Are there two Novel Coronavirus strains and one strain more virulent?

Are there two Novel Coronavirus strains and one strain more virulent?

Last Reviewed : 12/15/2020
Are there two Novel Coronavirus strains and one strain more virulent?

2019-nCoV or SARS-CoV-2 virus originated in China and was transmitted all over the world. It was initially considered to be a zoonotic disease (a disease that is transmitted from animals to human beings). Within no time, it became apparent that it can spread from humans to humans. Genetically, it is close to coronaviruses that cause previous epidemic – Severe Acute Respiratory Syndrome (SARS-CoV) and Middle East Respiratory Syndrome (MERS-CoV).

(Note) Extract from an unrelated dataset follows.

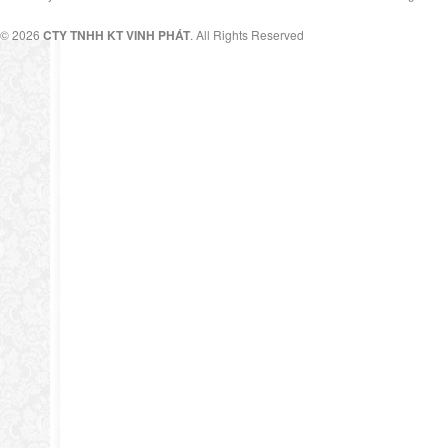
© 2026
CTY TNHH KT VINH PHÁT
. All Rights Reserved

A study published in the Journal National Science Review confirmed two types of SARS-CoV-2 virus. Genetic analyses of 103 SARS-CoV-2 genomes demonstrated that these viruses evolved into major types designated as L type and S type. S type is considered as an ancestral version and it is less virulent than the L type. S type prevalence is around 30%. L type, which evolved from the S type, is the more virulent type and its prevalence is around 70%. It transmits faster and replicates faster in human beings. L type was seen in 97% cases in the Wuhan city where this pandemic first started. This study also hypothesized that rapid and aggressive interventions taken by the Chinese government may have led to suppression of L type in Wuhan letting S type to spread more.

Another study by Jamal et al also demonstrated S type and L type SARS-CoV-2 virus. This study also confirmed that L type is a more virulent strain. It is not clear which type is more predominant outside China. The prevalence of these types might have changed as the pandemic exploded all across the globe. It is also not clear if the type of virus is playing any role in higher death rates in countries like Italy and Spain and lower death rates in countries like Germany. More research is needed to identify types of virus in various countries. This may give an idea about the virulence of the virus and how fast it may spread.




  1. Xiaolu Tang et al. On the origin and continuing evolution of SARS-CoV-2. National Science Review, nwaa036,
  2. Jamal et al. Molecular Analyses of Over Hundred Sixty Clinical Isolates of SARS-CoV-2: Insights on Likely Origin, Evolution and Spread, and Possible Intervention. Preprints 2020, 2020030320 (doi: 10.20944/preprints202003.0320.v1).